ASSIGNMENT: Out of the records below, copy all lines in which the word "simple" occurs.

INFORMATION:
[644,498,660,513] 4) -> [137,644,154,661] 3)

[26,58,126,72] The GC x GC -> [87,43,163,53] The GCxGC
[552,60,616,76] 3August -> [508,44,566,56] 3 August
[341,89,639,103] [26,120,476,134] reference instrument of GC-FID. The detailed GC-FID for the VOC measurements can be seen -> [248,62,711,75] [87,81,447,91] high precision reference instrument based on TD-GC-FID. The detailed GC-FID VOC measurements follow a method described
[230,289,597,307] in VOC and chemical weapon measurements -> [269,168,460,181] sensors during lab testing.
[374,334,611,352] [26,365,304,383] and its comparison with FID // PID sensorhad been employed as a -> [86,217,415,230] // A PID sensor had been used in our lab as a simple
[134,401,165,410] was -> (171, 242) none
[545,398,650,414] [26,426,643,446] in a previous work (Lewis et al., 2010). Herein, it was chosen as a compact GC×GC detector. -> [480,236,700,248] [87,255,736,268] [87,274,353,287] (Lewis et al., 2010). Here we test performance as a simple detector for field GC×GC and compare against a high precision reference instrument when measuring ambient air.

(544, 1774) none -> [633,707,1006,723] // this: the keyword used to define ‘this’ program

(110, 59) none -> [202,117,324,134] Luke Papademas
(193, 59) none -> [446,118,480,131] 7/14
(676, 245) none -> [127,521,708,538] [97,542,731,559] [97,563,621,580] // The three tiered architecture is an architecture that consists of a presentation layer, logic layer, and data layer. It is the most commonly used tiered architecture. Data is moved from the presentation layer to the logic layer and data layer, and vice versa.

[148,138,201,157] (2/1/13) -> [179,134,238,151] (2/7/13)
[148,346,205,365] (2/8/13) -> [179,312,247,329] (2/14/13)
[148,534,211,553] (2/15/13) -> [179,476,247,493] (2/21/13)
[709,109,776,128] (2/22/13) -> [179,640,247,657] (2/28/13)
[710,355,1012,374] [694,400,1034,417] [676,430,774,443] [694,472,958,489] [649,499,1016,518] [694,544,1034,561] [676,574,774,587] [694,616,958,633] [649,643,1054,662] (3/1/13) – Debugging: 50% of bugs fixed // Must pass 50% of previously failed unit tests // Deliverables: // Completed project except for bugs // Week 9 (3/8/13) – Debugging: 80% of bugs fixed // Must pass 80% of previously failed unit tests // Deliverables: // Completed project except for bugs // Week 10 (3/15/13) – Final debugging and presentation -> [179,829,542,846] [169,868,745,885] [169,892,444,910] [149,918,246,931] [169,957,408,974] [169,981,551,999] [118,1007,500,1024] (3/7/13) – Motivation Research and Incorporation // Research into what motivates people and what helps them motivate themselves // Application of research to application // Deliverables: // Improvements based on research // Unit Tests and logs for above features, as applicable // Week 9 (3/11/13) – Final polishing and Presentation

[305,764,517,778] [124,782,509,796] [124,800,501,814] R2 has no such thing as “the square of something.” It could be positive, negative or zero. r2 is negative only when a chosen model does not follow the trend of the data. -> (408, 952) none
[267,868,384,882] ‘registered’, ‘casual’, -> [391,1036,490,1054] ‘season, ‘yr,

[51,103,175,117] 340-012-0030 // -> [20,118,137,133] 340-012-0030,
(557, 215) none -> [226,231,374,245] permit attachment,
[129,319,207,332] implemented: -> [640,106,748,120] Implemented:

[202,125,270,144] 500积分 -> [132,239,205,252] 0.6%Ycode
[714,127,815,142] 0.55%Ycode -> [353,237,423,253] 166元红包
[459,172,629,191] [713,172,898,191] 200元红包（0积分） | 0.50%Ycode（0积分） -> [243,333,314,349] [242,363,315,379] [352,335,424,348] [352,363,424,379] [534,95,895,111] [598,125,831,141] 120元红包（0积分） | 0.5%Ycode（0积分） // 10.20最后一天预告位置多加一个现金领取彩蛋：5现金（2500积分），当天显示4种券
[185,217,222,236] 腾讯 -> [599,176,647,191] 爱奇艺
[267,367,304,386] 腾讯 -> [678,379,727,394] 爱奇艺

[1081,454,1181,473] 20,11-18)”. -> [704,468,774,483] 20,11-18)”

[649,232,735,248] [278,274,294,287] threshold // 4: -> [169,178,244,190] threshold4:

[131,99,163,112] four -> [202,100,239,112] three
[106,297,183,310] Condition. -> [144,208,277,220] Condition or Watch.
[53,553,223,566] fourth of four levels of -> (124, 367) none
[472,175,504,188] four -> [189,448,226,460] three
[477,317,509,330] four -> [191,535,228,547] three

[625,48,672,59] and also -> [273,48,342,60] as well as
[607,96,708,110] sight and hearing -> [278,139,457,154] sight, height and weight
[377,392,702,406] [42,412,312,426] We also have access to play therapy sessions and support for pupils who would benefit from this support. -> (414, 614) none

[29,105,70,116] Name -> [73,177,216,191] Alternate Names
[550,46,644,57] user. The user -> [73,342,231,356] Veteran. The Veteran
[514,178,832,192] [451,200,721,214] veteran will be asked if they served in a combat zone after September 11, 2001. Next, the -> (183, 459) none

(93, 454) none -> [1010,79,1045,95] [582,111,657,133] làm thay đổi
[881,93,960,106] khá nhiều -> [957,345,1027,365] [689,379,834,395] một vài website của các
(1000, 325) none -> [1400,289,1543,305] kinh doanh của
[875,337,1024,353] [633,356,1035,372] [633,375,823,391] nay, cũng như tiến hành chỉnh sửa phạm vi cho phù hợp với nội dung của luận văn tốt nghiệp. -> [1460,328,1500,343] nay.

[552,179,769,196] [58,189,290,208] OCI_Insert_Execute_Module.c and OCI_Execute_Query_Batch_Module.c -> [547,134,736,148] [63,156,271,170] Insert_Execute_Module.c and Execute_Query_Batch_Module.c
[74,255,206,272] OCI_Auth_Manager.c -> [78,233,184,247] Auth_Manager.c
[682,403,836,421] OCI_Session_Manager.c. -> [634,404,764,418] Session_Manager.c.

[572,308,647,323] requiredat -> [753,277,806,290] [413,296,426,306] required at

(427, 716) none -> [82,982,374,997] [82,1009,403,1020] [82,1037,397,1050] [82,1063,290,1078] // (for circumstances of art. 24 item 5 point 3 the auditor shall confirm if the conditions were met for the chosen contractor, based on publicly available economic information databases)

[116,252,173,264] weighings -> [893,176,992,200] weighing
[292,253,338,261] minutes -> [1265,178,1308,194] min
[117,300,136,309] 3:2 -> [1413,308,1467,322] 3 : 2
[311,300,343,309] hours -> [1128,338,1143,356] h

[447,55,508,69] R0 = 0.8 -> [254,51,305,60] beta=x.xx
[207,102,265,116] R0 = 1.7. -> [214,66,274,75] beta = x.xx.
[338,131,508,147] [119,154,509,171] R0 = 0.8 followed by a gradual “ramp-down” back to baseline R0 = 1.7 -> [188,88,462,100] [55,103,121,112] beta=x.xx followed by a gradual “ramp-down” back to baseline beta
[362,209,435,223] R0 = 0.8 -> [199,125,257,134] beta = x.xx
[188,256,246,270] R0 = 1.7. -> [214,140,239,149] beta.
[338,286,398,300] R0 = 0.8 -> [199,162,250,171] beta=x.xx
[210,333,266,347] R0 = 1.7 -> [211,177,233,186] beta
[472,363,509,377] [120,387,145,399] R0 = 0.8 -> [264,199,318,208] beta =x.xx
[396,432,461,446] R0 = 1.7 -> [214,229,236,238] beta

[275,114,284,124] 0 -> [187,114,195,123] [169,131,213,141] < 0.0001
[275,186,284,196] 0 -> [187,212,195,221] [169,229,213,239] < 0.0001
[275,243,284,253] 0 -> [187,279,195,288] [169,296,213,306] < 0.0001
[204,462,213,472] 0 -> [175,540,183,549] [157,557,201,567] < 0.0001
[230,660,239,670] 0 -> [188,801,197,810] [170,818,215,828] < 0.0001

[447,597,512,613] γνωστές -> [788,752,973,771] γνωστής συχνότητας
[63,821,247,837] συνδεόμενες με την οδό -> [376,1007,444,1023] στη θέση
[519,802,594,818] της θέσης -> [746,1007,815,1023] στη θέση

PROBLEM SOLUTION:
[374,334,611,352] [26,365,304,383] and its comparison with FID // PID sensorhad been employed as a -> [86,217,415,230] // A PID sensor had been used in our lab as a simple
[545,398,650,414] [26,426,643,446] in a previous work (Lewis et al., 2010). Herein, it was chosen as a compact GC×GC detector. -> [480,236,700,248] [87,255,736,268] [87,274,353,287] (Lewis et al., 2010). Here we test performance as a simple detector for field GC×GC and compare against a high precision reference instrument when measuring ambient air.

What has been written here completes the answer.